Many of the initiatives to reduce the cost of electrification concern electrification clearances, as specified in the 276-page Network Rail standard NR/L2/ELP/27716 ‘Electrical and mechanical clearances on overhead electrified railways’. This is essentially a manual and was issued in December 2023. It delivers the requirements of 13 different railway and British Standards as well as taking account of findings from the enabling efficient electrification workstream.

Its requirements are coded Red (no variations permitted), Amber (variations allowed subject to an approved risk assessment), and Green (use unless alternative solutions followed).

The first 22 pages introduces the four modules of this manual and refers to 92 reference documents.

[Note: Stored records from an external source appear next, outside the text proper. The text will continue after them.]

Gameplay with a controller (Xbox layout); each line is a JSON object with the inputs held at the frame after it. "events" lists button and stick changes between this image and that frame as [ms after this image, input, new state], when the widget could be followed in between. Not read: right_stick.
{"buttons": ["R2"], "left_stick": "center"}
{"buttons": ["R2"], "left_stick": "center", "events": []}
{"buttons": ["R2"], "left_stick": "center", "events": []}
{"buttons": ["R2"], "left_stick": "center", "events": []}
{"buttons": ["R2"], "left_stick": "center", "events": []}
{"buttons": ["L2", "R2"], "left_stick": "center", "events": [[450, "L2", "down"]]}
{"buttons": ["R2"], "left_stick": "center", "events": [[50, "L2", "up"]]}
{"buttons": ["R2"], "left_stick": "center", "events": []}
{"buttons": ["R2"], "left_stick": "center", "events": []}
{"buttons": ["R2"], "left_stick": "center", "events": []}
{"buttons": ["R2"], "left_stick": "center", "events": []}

The first module is a 97-page design specification for clearances. This considers the clearance between the three aspects of the OLE system which are: 1) OLE conductors; 2) OLE supports; and 3) Along Track Feeders (ATF) and twelve specific areas that might be impacted by the OCLS. These are:

  • Overline structures (e.g. bridges, tunnels).
  • Rail vehicle bodies.
  • Pantographs.
  • Signals.
  • Single phase HV cables.
  • Standing surfaces (non-restricted public access).
  • Standing surfaces (restricted lawful public access).
  • Standing surfaces (restricted non-public access).
  • Level crossings.
  • Vegetation.
  • Third party land.
  • Third party networks.

As a result, this first module defines the requirement for 22 types of static and dynamic electrical clearances as well as the requirements for the mechanical clearance between pantographs and overline structures.

As described later, a further module is a generic safety case for OCLS clearances. The third 50-page module provides the design input parameters and secondary calculations that are required for such matters as track fixity, rail vehicle kinematic reference profiles, pantograph sway, contact wire uplift, and wind speeds. The fourth and final 11-page module has tables which categorise the electrical insulation performance of clearances in 25 kV electrification systems.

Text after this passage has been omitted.